------ Material shown
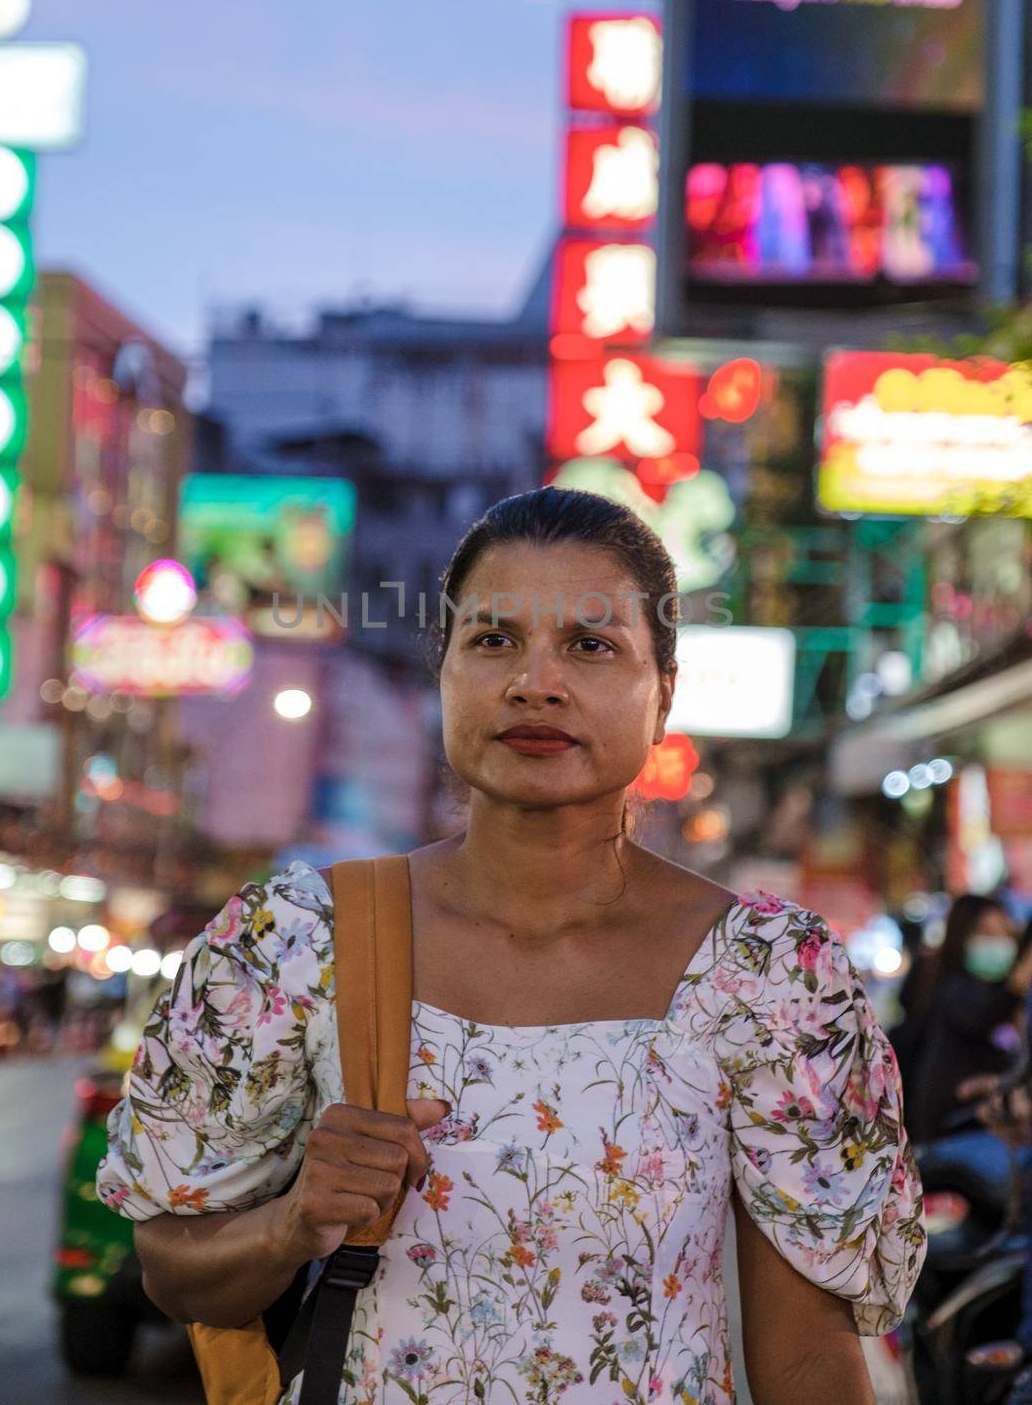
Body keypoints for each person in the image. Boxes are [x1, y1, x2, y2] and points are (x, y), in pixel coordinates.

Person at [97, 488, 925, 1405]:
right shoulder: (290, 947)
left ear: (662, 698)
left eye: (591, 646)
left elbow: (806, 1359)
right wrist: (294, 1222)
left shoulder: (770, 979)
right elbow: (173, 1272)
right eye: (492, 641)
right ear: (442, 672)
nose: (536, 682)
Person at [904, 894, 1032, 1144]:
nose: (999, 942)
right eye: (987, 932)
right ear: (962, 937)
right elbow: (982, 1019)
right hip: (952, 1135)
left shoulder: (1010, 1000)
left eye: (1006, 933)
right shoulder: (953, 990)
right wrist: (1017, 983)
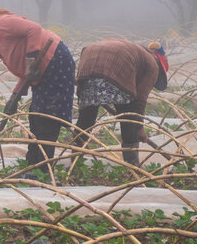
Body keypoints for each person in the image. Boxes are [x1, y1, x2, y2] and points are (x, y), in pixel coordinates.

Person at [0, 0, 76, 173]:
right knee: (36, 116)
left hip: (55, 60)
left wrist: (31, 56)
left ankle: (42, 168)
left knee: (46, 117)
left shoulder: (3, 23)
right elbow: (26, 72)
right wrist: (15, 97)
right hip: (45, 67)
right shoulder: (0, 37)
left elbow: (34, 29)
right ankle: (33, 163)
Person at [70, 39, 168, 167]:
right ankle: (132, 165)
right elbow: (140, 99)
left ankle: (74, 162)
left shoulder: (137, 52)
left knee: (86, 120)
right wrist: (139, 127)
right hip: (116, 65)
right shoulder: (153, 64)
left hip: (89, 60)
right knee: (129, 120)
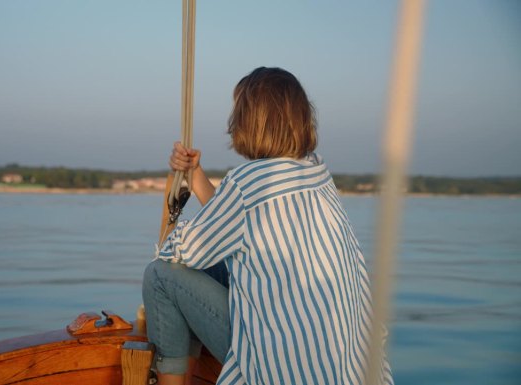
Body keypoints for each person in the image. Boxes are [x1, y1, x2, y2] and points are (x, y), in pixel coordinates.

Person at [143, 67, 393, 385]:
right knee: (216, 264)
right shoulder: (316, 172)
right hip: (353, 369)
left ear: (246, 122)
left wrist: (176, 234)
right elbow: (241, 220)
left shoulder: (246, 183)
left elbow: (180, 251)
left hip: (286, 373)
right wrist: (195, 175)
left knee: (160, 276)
------------
------ Material shown
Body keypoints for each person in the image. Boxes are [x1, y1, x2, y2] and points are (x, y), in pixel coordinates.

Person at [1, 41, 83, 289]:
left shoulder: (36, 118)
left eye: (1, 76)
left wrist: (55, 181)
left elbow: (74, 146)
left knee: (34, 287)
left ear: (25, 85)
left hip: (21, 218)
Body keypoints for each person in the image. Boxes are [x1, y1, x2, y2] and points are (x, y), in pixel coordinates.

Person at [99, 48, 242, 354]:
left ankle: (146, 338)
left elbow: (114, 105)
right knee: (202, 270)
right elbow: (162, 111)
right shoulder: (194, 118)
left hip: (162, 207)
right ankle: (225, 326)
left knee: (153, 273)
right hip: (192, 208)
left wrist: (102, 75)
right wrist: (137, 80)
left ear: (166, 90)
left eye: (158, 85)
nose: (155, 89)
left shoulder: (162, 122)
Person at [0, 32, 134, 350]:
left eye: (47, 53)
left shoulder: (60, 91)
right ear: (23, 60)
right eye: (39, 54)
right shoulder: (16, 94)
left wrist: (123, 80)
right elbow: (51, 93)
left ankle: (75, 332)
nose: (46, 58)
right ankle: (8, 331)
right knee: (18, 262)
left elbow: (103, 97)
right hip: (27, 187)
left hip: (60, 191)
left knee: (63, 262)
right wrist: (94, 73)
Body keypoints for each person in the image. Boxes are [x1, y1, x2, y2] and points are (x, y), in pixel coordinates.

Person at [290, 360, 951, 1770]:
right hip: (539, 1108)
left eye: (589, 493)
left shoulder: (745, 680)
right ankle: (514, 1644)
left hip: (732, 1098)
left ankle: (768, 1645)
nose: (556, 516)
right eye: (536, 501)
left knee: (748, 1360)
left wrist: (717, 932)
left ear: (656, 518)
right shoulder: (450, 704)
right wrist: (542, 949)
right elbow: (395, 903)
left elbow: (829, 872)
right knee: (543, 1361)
------------
* **Problem to work on**
Take every line above that includes "ankle" and list it.

* **Output below**
left ankle: (42, 168)
right ankle: (33, 163)
right ankle: (132, 165)
left ankle: (74, 162)
left ankle: (146, 338)
right ankle: (225, 326)
left ankle: (75, 332)
right ankle: (8, 331)
right ankle: (514, 1644)
left ankle: (768, 1645)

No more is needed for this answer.